Extracted text
•••••

On Sun, Aug 19, 2018 at 7:18 PM, AshokKumar J <as...@gmail.com>
wrote:

> Hi Guozhang,
>
> Please find below.  I have tried with the latest 2.0.0 libraries and no
> improvement observed.
>
>
> Kafka version - 1.0.1
> Total Memory allocated - 24 GB
> Max Stream Cache - 8GB
>
> ---------------------------------------
> Processor class code:
>
> private KeyValueStore<String, HourlyUsage> hourlyStore = null; // Local
> store
> private KeyValueStore<String, Integer> hourlyProcessedStore = null; //
> Local store
>
> @Override
> public void init(ProcessorContext context) {
>     this.context = context;
>     this.hourlyStore = (KeyValueStore<String, HourlyUsage>)
> context.getStateStore("kvshourly"); // Stores the hourly JSON payload
>     this.hourlyProcessedStore = (KeyValueStore<String, Integer>)

•••••

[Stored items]
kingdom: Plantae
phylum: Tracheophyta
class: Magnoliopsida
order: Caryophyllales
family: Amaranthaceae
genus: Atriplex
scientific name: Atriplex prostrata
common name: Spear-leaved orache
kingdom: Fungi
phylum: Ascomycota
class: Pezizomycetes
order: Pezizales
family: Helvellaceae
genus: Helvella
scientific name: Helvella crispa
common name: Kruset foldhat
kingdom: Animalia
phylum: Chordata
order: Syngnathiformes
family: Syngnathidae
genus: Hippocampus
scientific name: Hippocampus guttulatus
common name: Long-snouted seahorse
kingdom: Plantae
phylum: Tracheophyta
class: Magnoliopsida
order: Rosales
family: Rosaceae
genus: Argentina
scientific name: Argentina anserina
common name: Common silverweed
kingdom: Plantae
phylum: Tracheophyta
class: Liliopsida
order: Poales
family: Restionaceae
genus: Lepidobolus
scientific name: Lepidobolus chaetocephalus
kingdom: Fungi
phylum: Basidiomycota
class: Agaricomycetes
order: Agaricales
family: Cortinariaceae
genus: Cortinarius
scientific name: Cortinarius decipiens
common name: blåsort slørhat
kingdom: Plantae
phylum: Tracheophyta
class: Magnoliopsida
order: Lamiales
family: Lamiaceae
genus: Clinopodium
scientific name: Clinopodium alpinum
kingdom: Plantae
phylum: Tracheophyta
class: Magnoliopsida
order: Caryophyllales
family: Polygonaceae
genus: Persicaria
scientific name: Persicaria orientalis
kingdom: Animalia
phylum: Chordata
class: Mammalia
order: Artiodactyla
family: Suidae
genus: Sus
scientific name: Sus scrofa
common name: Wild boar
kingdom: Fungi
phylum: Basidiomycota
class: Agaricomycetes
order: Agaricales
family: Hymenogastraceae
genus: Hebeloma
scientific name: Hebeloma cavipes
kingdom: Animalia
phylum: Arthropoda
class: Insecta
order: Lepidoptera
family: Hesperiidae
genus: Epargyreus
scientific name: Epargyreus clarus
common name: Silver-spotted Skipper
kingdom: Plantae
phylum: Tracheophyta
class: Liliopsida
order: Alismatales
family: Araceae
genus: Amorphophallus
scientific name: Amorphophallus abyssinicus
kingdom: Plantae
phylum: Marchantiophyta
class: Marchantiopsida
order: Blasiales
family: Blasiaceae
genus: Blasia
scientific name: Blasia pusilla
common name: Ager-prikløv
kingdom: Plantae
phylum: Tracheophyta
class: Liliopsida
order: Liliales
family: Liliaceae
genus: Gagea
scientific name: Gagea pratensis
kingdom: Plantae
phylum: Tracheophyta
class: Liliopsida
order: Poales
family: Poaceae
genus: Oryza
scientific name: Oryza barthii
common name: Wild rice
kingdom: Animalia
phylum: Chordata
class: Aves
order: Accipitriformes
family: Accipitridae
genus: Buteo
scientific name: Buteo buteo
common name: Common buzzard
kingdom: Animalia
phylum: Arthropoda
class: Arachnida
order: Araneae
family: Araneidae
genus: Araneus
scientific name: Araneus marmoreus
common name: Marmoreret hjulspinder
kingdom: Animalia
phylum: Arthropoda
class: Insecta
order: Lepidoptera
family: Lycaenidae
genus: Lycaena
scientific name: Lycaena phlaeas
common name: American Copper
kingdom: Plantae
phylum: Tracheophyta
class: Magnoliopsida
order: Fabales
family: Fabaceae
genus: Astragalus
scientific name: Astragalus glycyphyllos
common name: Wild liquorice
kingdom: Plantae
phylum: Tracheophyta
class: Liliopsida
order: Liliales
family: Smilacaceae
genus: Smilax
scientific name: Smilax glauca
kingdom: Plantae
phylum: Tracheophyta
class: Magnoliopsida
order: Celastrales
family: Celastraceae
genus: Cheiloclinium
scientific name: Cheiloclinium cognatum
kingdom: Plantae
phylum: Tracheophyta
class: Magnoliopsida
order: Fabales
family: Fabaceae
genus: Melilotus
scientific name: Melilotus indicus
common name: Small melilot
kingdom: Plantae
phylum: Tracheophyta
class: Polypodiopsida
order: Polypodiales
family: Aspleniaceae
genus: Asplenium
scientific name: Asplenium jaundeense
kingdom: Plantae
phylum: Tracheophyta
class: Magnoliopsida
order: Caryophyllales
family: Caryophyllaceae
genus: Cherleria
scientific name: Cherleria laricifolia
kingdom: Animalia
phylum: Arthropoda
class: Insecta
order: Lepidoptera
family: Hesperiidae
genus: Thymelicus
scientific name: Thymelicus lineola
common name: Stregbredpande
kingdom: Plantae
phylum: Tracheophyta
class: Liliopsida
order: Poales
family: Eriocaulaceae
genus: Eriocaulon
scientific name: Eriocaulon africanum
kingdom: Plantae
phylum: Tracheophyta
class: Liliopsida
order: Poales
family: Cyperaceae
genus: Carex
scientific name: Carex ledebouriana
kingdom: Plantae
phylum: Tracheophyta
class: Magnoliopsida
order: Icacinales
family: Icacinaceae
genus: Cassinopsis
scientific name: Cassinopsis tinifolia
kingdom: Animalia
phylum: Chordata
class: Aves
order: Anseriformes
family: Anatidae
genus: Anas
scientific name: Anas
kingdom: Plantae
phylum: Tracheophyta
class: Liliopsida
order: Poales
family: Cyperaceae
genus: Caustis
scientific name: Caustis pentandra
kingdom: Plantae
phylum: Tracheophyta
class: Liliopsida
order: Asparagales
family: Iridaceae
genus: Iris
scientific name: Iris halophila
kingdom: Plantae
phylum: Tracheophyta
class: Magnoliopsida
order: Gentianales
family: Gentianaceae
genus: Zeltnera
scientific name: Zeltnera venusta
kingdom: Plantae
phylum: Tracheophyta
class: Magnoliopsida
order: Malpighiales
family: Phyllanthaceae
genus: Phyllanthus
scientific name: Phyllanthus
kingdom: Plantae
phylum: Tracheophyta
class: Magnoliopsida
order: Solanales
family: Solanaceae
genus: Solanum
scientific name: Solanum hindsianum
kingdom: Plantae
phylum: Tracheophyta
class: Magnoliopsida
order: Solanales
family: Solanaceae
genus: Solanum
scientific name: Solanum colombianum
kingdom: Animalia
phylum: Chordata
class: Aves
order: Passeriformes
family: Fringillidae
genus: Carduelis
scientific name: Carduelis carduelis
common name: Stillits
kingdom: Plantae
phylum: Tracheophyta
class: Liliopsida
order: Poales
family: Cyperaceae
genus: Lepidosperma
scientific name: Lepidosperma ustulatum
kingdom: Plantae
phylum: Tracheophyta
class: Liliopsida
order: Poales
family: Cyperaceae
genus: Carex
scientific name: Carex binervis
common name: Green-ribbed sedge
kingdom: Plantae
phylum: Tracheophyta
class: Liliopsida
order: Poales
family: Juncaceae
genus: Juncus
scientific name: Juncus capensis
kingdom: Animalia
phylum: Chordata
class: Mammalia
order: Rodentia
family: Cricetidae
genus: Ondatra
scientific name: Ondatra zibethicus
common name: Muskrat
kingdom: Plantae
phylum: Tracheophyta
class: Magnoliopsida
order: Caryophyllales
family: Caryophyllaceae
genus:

•••••

Set problem 1
In the Kafka message, how much total memory is allocated?
Set problem 2
Edit the records starting at the line that contains "common name: Silver-spotted Skipper" and ending at the line that contains "genus: Cherleria": change every "scientific name" to "binomial" and leave everything else as it is. Return only those lines.

Problem solution 1
24 GB

Problem solution 2
common name: Silver-spotted Skipper
kingdom: Plantae
phylum: Tracheophyta
class: Liliopsida
order: Alismatales
family: Araceae
genus: Amorphophallus
binomial: Amorphophallus abyssinicus
kingdom: Plantae
phylum: Marchantiophyta
class: Marchantiopsida
order: Blasiales
family: Blasiaceae
genus: Blasia
binomial: Blasia pusilla
common name: Ager-prikløv
kingdom: Plantae
phylum: Tracheophyta
class: Liliopsida
order: Liliales
family: Liliaceae
genus: Gagea
binomial: Gagea pratensis
kingdom: Plantae
phylum: Tracheophyta
class: Liliopsida
order: Poales
family: Poaceae
genus: Oryza
binomial: Oryza barthii
common name: Wild rice
kingdom: Animalia
phylum: Chordata
class: Aves
order: Accipitriformes
family: Accipitridae
genus: Buteo
binomial: Buteo buteo
common name: Common buzzard
kingdom: Animalia
phylum: Arthropoda
class: Arachnida
order: Araneae
family: Araneidae
genus: Araneus
binomial: Araneus marmoreus
common name: Marmoreret hjulspinder
kingdom: Animalia
phylum: Arthropoda
class: Insecta
order: Lepidoptera
family: Lycaenidae
genus: Lycaena
binomial: Lycaena phlaeas
common name: American Copper
kingdom: Plantae
phylum: Tracheophyta
class: Magnoliopsida
order: Fabales
family: Fabaceae
genus: Astragalus
binomial: Astragalus glycyphyllos
common name: Wild liquorice
kingdom: Plantae
phylum: Tracheophyta
class: Liliopsida
order: Liliales
family: Smilacaceae
genus: Smilax
binomial: Smilax glauca
kingdom: Plantae
phylum: Tracheophyta
class: Magnoliopsida
order: Celastrales
family: Celastraceae
genus: Cheiloclinium
binomial: Cheiloclinium cognatum
kingdom: Plantae
phylum: Tracheophyta
class: Magnoliopsida
order: Fabales
family: Fabaceae
genus: Melilotus
binomial: Melilotus indicus
common name: Small melilot
kingdom: Plantae
phylum: Tracheophyta
class: Polypodiopsida
order: Polypodiales
family: Aspleniaceae
genus: Asplenium
binomial: Asplenium jaundeense
kingdom: Plantae
phylum: Tracheophyta
class: Magnoliopsida
order: Caryophyllales
family: Caryophyllaceae
genus: Cherleria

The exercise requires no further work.